::: Extracted data :::

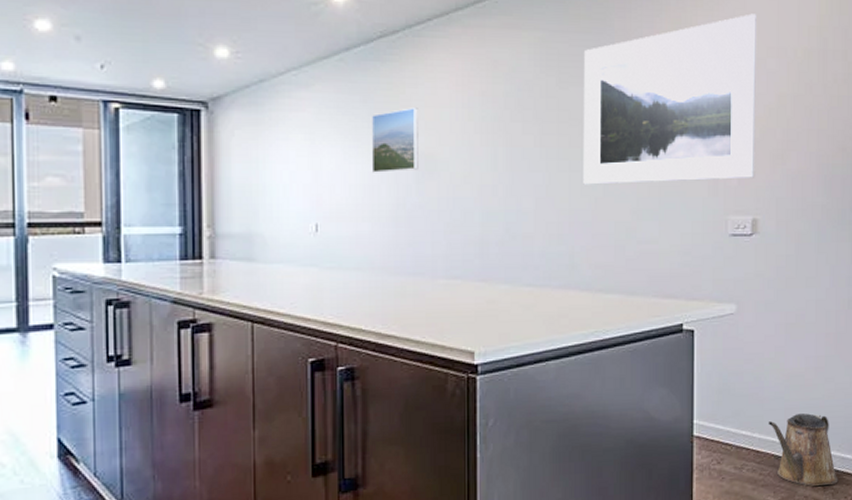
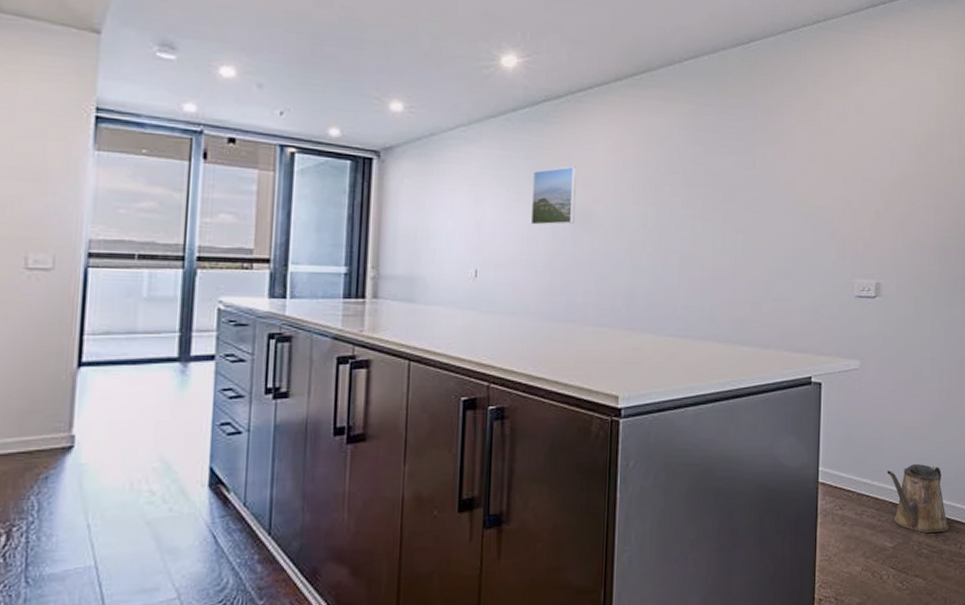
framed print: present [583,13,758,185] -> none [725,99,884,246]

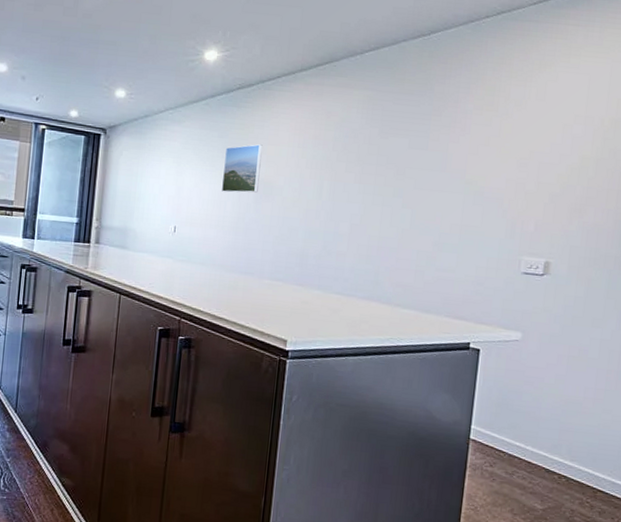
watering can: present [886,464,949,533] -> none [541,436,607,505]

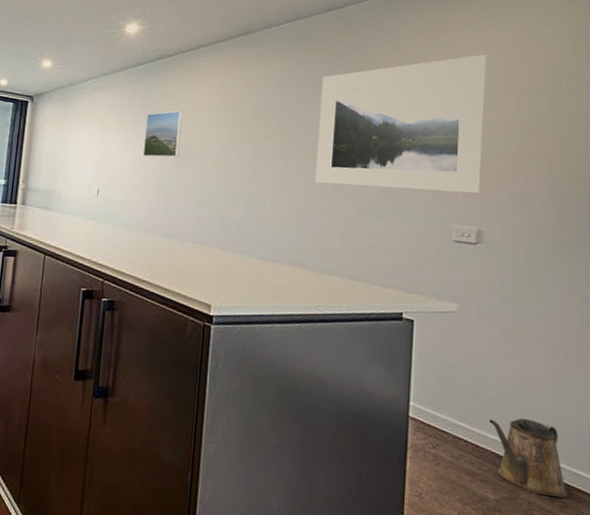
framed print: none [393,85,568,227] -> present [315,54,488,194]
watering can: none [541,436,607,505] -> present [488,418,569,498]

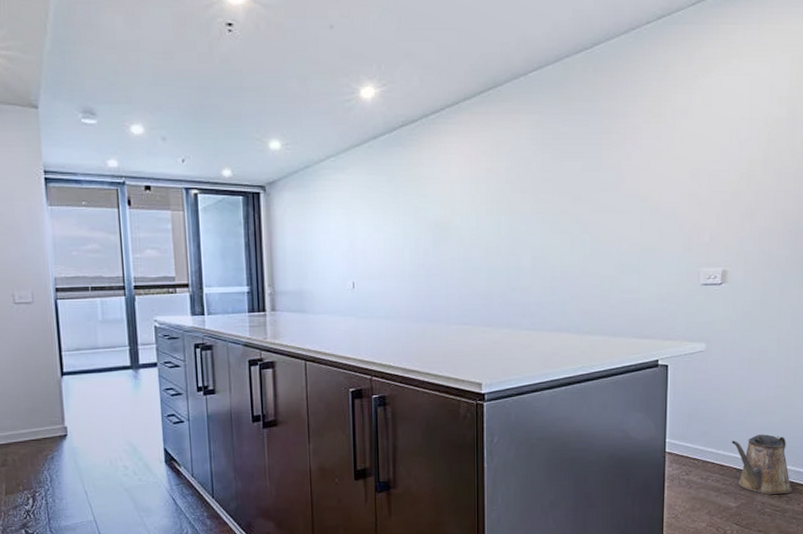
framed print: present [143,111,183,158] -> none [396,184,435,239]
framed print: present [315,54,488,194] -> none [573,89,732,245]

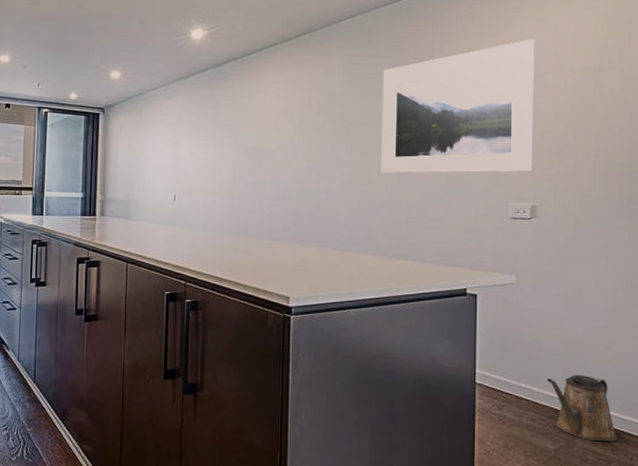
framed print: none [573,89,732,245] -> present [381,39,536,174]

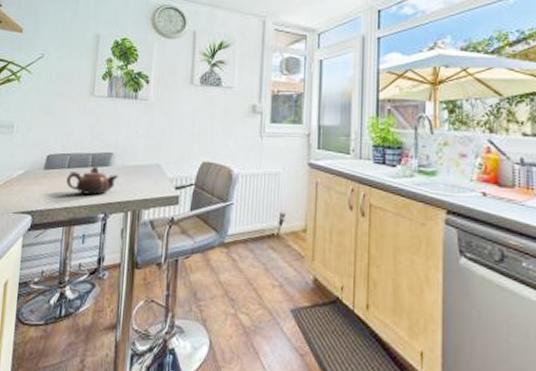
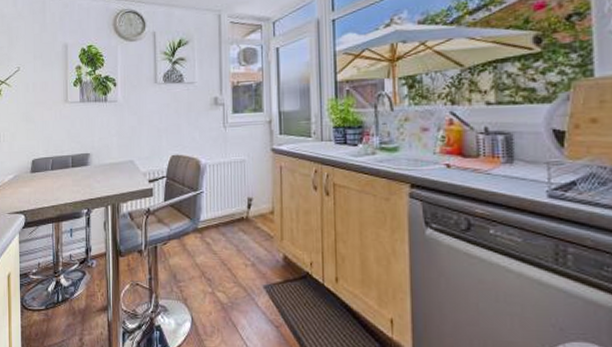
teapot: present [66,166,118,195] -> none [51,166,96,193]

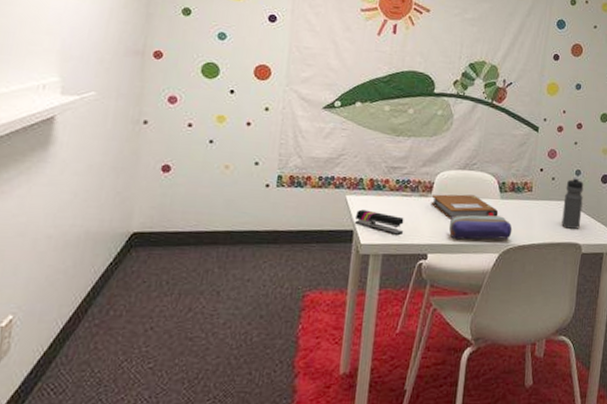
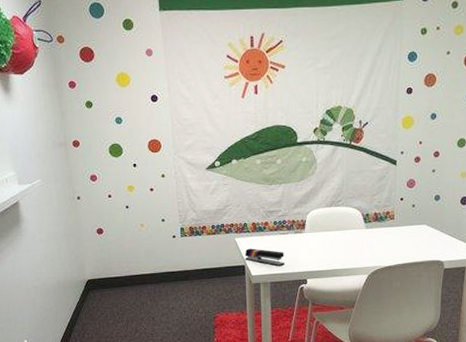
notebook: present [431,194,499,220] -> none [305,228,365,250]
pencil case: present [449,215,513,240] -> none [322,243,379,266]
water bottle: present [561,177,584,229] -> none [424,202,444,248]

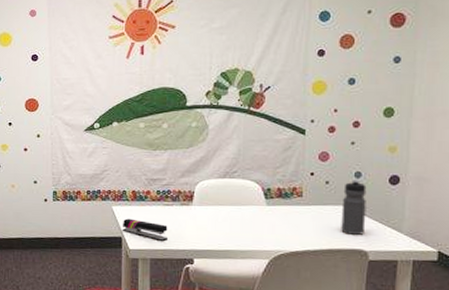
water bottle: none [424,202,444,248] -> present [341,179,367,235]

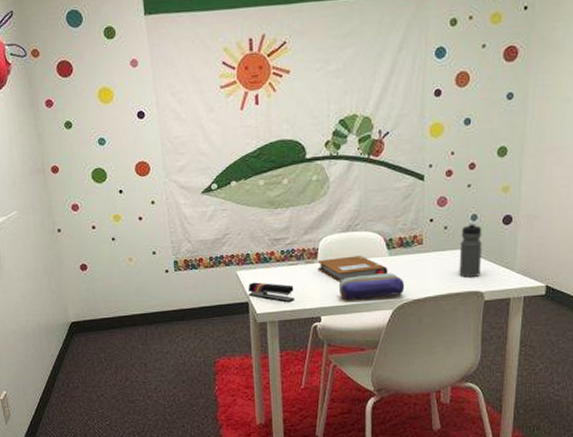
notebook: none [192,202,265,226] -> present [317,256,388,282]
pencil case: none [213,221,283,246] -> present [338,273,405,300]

:::

__Directive__
Restate the material above exactly. Exclude all pictures.

__The answer__
framed print: present [583,13,758,185] -> none [725,99,884,246]

watering can: present [886,464,949,533] -> none [541,436,607,505]

framed print: none [393,85,568,227] -> present [315,54,488,194]
watering can: none [541,436,607,505] -> present [488,418,569,498]

framed print: present [143,111,183,158] -> none [396,184,435,239]
framed print: present [315,54,488,194] -> none [573,89,732,245]

framed print: none [573,89,732,245] -> present [381,39,536,174]

teapot: present [66,166,118,195] -> none [51,166,96,193]

notebook: present [431,194,499,220] -> none [305,228,365,250]
pencil case: present [449,215,513,240] -> none [322,243,379,266]
water bottle: present [561,177,584,229] -> none [424,202,444,248]

water bottle: none [424,202,444,248] -> present [341,179,367,235]

notebook: none [192,202,265,226] -> present [317,256,388,282]
pencil case: none [213,221,283,246] -> present [338,273,405,300]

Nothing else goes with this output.